__Activity__: What is needed is a faithful copy of all the records.

__Records from a data source__:
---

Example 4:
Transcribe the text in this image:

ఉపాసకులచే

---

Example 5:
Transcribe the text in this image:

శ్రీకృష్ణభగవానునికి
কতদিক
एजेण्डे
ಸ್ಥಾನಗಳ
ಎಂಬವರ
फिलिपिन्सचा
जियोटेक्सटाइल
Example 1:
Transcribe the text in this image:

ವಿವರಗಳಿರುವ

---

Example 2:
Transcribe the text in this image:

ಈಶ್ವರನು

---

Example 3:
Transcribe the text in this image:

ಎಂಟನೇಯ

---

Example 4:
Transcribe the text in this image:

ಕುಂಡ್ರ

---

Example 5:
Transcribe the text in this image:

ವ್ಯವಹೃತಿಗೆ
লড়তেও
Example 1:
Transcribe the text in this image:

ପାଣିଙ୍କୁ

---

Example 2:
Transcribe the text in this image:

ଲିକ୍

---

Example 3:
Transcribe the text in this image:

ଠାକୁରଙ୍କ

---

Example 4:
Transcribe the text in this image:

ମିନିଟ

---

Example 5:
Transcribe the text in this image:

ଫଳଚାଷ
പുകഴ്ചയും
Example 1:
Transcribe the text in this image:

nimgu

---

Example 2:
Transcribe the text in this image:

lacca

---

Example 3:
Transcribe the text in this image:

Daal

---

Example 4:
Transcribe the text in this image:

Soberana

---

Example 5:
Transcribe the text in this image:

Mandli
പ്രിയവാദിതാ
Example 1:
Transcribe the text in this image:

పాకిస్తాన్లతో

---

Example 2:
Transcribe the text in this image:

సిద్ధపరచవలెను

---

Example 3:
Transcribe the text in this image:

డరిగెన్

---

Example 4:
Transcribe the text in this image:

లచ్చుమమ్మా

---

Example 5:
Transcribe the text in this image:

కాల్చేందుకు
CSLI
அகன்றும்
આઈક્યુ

__Output of the task__:
---

Example 4:
Transcribe the text in this image:

ఉపాసకులచే

---

Example 5:
Transcribe the text in this image:

శ్రీకృష్ణభగవానునికి
কতদিক
एजेण्डे
ಸ್ಥಾನಗಳ
ಎಂಬವರ
फिलिपिन्सचा
जियोटेक्सटाइल
Example 1:
Transcribe the text in this image:

ವಿವರಗಳಿರುವ

---

Example 2:
Transcribe the text in this image:

ಈಶ್ವರನು

---

Example 3:
Transcribe the text in this image:

ಎಂಟನೇಯ

---

Example 4:
Transcribe the text in this image:

ಕುಂಡ್ರ

---

Example 5:
Transcribe the text in this image:

ವ್ಯವಹೃತಿಗೆ
লড়তেও
Example 1:
Transcribe the text in this image:

ପାଣିଙ୍କୁ

---

Example 2:
Transcribe the text in this image:

ଲିକ୍

---

Example 3:
Transcribe the text in this image:

ଠାକୁରଙ୍କ

---

Example 4:
Transcribe the text in this image:

ମିନିଟ

---

Example 5:
Transcribe the text in this image:

ଫଳଚାଷ
പുകഴ്ചയും
Example 1:
Transcribe the text in this image:

nimgu

---

Example 2:
Transcribe the text in this image:

lacca

---

Example 3:
Transcribe the text in this image:

Daal

---

Example 4:
Transcribe the text in this image:

Soberana

---

Example 5:
Transcribe the text in this image:

Mandli
പ്രിയവാദിതാ
Example 1:
Transcribe the text in this image:

పాకిస్తాన్లతో

---

Example 2:
Transcribe the text in this image:

సిద్ధపరచవలెను

---

Example 3:
Transcribe the text in this image:

డరిగెన్

---

Example 4:
Transcribe the text in this image:

లచ్చుమమ్మా

---

Example 5:
Transcribe the text in this image:

కాల్చేందుకు
CSLI
அகன்றும்
આઈક્યુ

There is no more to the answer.